- THE DATA:

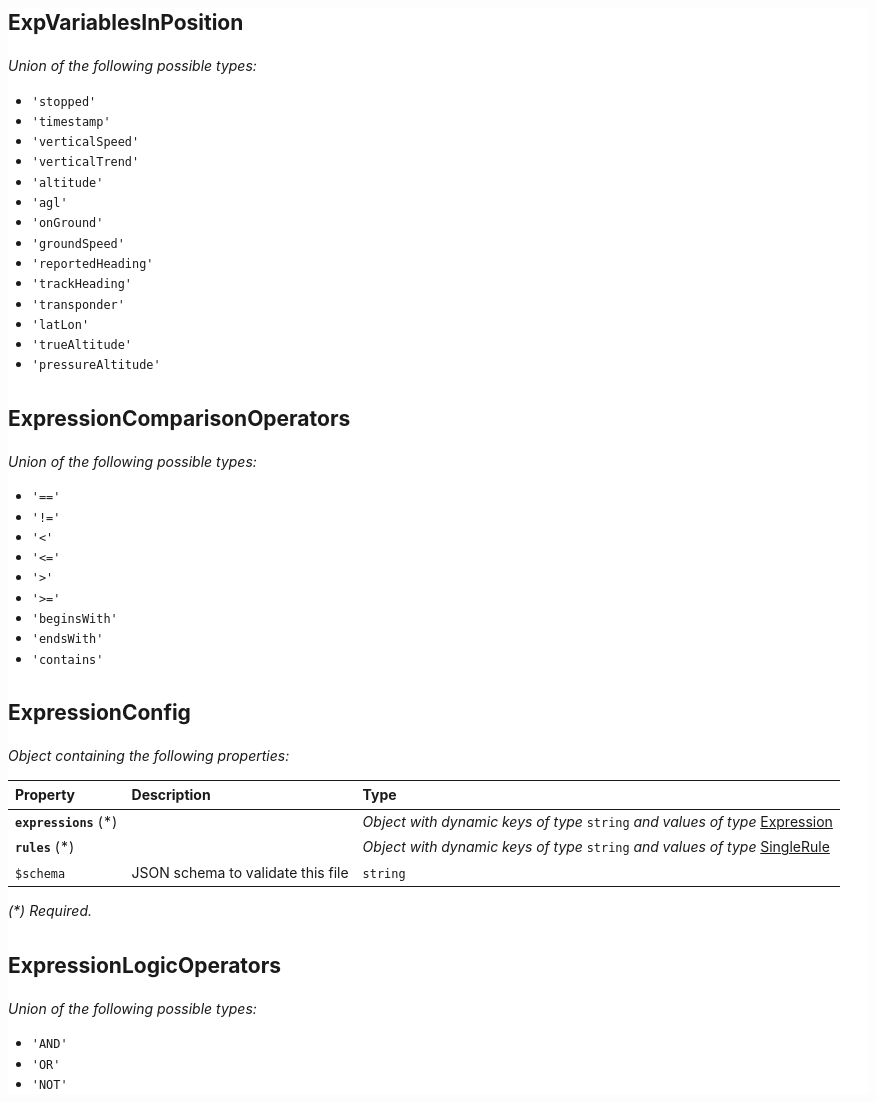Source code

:## ExpVariablesInPosition

_Union of the following possible types:_

- `'stopped'`
- `'timestamp'`
- `'verticalSpeed'`
- `'verticalTrend'`
- `'altitude'`
- `'agl'`
- `'onGround'`
- `'groundSpeed'`
- `'reportedHeading'`
- `'trackHeading'`
- `'transponder'`
- `'latLon'`
- `'trueAltitude'`
- `'pressureAltitude'`

## ExpressionComparisonOperators

_Union of the following possible types:_

- `'=='`
- `'!='`
- `'<'`
- `'<='`
- `'>'`
- `'>='`
- `'beginsWith'`
- `'endsWith'`
- `'contains'`

## ExpressionConfig

_Object containing the following properties:_

| Property               | Description                       | Type                                                                                       |
| :--------------------- | :-------------------------------- | :----------------------------------------------------------------------------------------- |
| **`expressions`** (\*) |                                   | _Object with dynamic keys of type_ `string` _and values of type_ [Expression](#expression) |
| **`rules`** (\*)       |                                   | _Object with dynamic keys of type_ `string` _and values of type_ [SingleRule](#singlerule) |
| `$schema`              | JSON schema to validate this file | `string`                                                                                   |

_(\*) Required._

## ExpressionLogicOperators

_Union of the following possible types:_

- `'AND'`
- `'OR'`
- `'NOT'`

- WHAT THIS TASK INVOLVES: Reprint the data above line for line without any changes, and leave out the picture.

- RESULT:
Source code

:## ExpVariablesInPosition

_Union of the following possible types:_

- `'stopped'`
- `'timestamp'`
- `'verticalSpeed'`
- `'verticalTrend'`
- `'altitude'`
- `'agl'`
- `'onGround'`
- `'groundSpeed'`
- `'reportedHeading'`
- `'trackHeading'`
- `'transponder'`
- `'latLon'`
- `'trueAltitude'`
- `'pressureAltitude'`

## ExpressionComparisonOperators

_Union of the following possible types:_

- `'=='`
- `'!='`
- `'<'`
- `'<='`
- `'>'`
- `'>='`
- `'beginsWith'`
- `'endsWith'`
- `'contains'`

## ExpressionConfig

_Object containing the following properties:_

| Property               | Description                       | Type                                                                                       |
| :--------------------- | :-------------------------------- | :----------------------------------------------------------------------------------------- |
| **`expressions`** (\*) |                                   | _Object with dynamic keys of type_ `string` _and values of type_ [Expression](#expression) |
| **`rules`** (\*)       |                                   | _Object with dynamic keys of type_ `string` _and values of type_ [SingleRule](#singlerule) |
| `$schema`              | JSON schema to validate this file | `string`                                                                                   |

_(\*) Required._

## ExpressionLogicOperators

_Union of the following possible types:_

- `'AND'`
- `'OR'`
- `'NOT'`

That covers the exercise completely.